Ansarul melanjutkan, balai belum dapat memastikan jumlah beruang yang berkeliaran di pemukiman. Untuk mengetahuinya, perlu dipasang kamera jebakan. Walakin, dari pengakuan beberapa warga, beruang sering terlihat dua ekor hingga tiga ekor, yang diduga induk dan anak.
Aktivitas manusia
Terkait penyebab masuknya beruang ke pemukiman, Ansarul juga belum dapat memastikan. Namun, ia menduga pemicunya adalah peningkatan aktivitas manusia di sekitar hutan. Di sekitar Tanjung Emas, terdapat hutan produksi dan hutan lindung yang menjadi habitat beruang madu.
“Hutan produksi itu dulu ditanami pemerintah dengan pohon pinus. Sekarang, banyak warga yang menyadap getahnya. Di sekitar hutan, ada pula kebun karet warga. Beruang mungkin merasa terganggu dengan aktivitas manusia di habitatnya,” ujar Ansarul.
Beruang mungkin merasa terganggu dengan aktivitas manusia di habitatnya. Kurangnya pasokan makanan dan terjadinya kekeringan akibat musim panas juga diduga sebagai pemicu.
Kurangnya pasokan makanan dan terjadinya kekeringan akibat musim panas juga diduga sebagai pemicu. Dugaan lainnya, kata Ansarul, beruang sedang dalam periode mengajarkan anaknya berburu. Itu dikaitkan dengan penemuan induk dan anak beruang di sekitar kandang ternak.
Menurut Direktur Eksekutif Walhi Sumbar Uslaini, munculnya konflik satwa dan manusia di Kecamatan Tanjung Emas disebabkan oleh terganggunya habitat beruang madu di lokasi tersebut. Secara umum, kawasan hutan yang berada di sekitar pemukiman saat ini berubah fungsi menjadi perladangan masyarakat.
"Beruang madu merupakan binatang omnivora yang mengkonsumsi buah-buahan dan hewan kecil serta madu. Saat stok makanan di hutan berkurang karena perubahan kondisi kawasan hutan menjadi perladangan, beruang tentu akan menjelajahi wilayah sekitarnya untuk mencari sumber makanan termasuk ke wilayah perladangan warga dan pemukiman," kata Uslaini.
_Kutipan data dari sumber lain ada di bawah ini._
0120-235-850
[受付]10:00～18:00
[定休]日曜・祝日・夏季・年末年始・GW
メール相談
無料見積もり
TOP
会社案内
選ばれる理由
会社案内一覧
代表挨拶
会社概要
Agar dapat menghindari konflik, warga, terutama peladang, kata Uslaini, harus segera mengupayakan pengayaan tanaman yg menjadi sumber makanan beruang dan satwa liar lainnya sehingga ke depannya konflik satwa dan manusia bisa dikurangi. Sebaliknya, jika pembukaan kawasan hutan semakin luas dan pengayaan tanaman sumber makanan beruang tidak dilakukan, kedepan konflik satwa akan makin meningkat.